**Selected excerpt**
══════════════════════════════
To be honest I don’t think it is. For starters we look seriously light up top; the departures of Danny Rose and Ryan Lowe and the transfer listing of Tom Pope suggests that we are even more reliant on Leon Clarke for goals than we were before. Alongside him we have the returning Hallam Hope who was awful before we shipped him out loan to Carlisle, and the incoming Nicky Clark who appears to be nothing more than an experienced Scottish second tier striker. Not exactly awe-inspiring.
Defensively there has been a complete overhaul. Three of our back four have left for fees (which in fairness represents decent business given that only three teams conceded more than us in the league last season) two of which will be sorely missed – Peter Clarke was our player of the season last campaign and Chris Hussey’s dead-ball ability is the best I have seen at Gigg Lane in my lifetime, even if he can’t defend.
Our defensive recruitments this summer include; Anthony Kay who appears to be a like-for-like replacement for Peter Clarke, Leon Barnett whose rapid decline is somewhat alarming but could definitely do a job for us, and two young full backs in Greg Leigh and Niall Maher – the former featured not all too often for Bradford last season but does seem to have potential, with the latter being a surprise departure for many at Bolton.
At least now we look to have a decent goalkeeper behind our new look defence, the only question is which one? After two seasons of rubbish loan goalkeeper after loan goalkeeper (Nick Pope the exception, best ‘keeper I’ve seen play for Bury since Kasper Schmeichel), Flitcroft has decided to sign two first-choice goalkeepers which seems a bit silly. Chris Kirkland’s injury record should dictate he misses a good number of games anyway but you would expect that when both fit, him and Ben Williams would expect to start games. That’s something worth keeping an eye on.
══════════════════════════════
**Data under study**
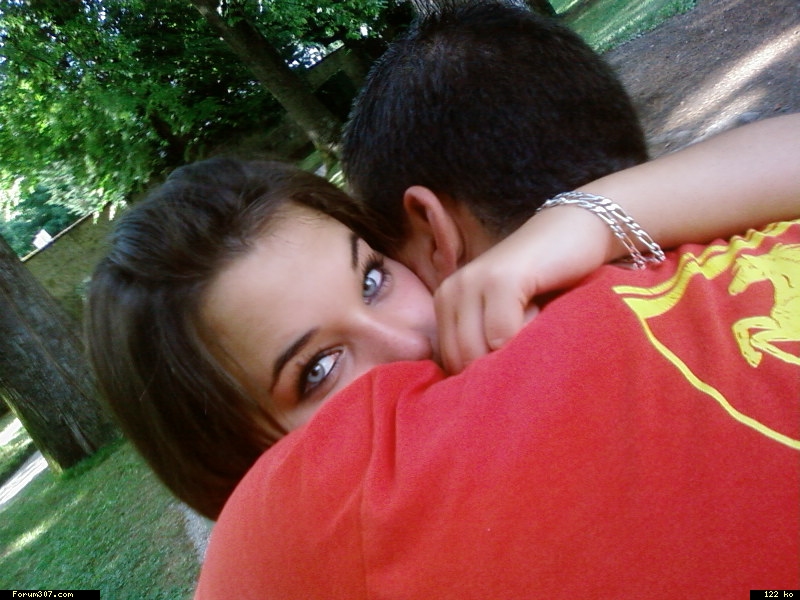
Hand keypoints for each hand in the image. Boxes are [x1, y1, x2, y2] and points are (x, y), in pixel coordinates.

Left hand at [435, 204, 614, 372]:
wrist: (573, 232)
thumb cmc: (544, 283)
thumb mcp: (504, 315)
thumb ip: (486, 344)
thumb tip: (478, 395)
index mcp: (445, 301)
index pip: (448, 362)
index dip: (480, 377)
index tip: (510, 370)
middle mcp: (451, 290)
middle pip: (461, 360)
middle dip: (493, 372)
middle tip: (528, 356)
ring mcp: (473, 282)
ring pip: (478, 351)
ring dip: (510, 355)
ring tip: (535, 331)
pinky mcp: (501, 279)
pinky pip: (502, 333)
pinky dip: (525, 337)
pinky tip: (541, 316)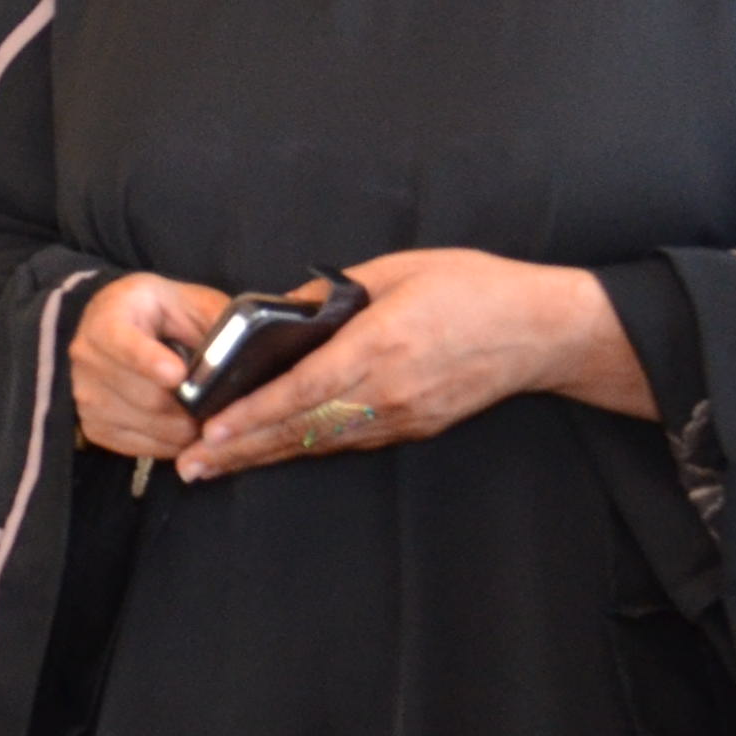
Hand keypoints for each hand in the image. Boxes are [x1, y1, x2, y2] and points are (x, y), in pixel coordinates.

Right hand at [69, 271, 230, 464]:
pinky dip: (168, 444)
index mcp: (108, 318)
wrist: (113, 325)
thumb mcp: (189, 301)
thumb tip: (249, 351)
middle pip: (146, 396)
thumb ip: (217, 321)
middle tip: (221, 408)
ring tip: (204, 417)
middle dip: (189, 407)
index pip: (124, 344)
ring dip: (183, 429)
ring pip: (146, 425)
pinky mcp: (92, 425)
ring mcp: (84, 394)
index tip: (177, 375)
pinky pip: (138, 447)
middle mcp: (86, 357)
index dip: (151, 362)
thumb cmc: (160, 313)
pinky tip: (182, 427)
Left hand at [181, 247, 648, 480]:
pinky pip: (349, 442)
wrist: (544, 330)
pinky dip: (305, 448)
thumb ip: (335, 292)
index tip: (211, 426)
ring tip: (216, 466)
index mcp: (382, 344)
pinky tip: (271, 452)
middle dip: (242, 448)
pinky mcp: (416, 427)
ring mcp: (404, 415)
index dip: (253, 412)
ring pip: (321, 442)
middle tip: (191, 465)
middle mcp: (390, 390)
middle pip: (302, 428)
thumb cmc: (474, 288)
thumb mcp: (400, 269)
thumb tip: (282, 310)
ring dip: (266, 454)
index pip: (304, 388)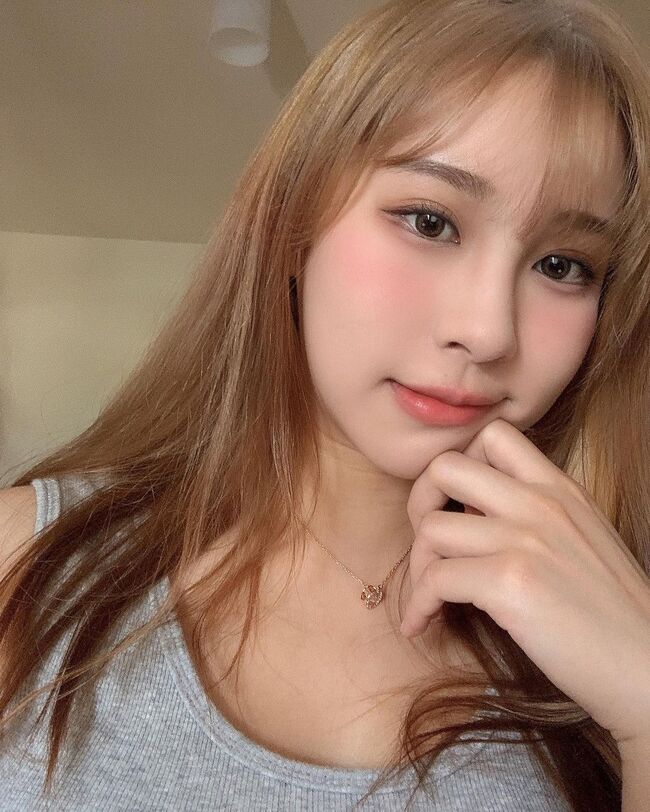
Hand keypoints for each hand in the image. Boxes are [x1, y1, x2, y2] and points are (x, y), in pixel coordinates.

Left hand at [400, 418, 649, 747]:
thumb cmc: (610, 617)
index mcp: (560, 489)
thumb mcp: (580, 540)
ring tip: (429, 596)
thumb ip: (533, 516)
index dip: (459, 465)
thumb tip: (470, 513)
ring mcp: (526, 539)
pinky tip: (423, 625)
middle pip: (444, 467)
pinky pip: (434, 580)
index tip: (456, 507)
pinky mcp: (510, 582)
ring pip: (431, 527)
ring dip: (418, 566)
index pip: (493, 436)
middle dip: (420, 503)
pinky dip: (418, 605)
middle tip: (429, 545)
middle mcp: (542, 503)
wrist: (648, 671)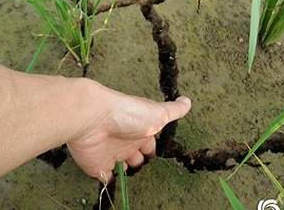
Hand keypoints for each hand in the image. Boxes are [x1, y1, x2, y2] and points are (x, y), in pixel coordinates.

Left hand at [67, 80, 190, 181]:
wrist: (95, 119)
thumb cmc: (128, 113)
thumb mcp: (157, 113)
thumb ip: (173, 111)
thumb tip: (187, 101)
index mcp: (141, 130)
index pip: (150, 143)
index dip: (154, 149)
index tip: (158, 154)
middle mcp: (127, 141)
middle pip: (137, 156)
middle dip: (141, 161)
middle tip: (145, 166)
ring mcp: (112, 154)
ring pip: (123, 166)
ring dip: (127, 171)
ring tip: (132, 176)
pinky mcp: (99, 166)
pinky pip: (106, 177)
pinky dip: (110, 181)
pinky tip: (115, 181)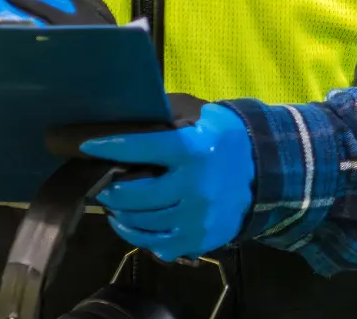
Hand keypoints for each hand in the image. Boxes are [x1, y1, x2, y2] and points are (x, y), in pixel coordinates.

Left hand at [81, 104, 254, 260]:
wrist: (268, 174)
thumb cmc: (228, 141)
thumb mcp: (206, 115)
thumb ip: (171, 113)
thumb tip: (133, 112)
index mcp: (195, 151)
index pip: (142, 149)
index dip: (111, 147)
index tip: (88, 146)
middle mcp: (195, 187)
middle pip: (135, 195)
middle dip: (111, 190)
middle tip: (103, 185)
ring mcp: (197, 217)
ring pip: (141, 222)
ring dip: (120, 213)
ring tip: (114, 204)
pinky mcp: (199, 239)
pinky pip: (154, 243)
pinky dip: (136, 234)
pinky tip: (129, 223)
══════════════════════════════
**Problem to solve**
Can you carry on the blog post about Bury's summer squad changes, starting after its last paragraph on the goalkeepers?

**Result of this task**
To summarise, a lot of our signings this summer are quite simply replacements for outgoing players as opposed to genuine improvements to our squad. Personally, I think we are still a good two players short (a utility defender and a pacey forward) and as a result are in a less healthy state now than we were 12 months ago, but I am hoping that I know nothing and am proven massively wrong.
And finally, where will you finish this season?
I think it pretty much depends on one thing and one thing only and that is keeping hold of Leon Clarke. If he departs then I really do fear we will be relegated without a whimper, but if we keep hold of him and make a couple more reinforcements (without losing anybody else) then I don’t think another mid-table finish is beyond the realms of possibility. I’m going to say 18th.
Early summer optimism, or at least hope of stability, tainted by Clarke’s imminent sale. Should still have enough about them to survivie, but will find themselves involved in the relegation battle. 18th
For the second half of last season, if not longer, results became a near irrelevance for supporters of Charlton Athletic irrespective of the fact they were required in order to make an unlikely attempt to avoid relegation to League One.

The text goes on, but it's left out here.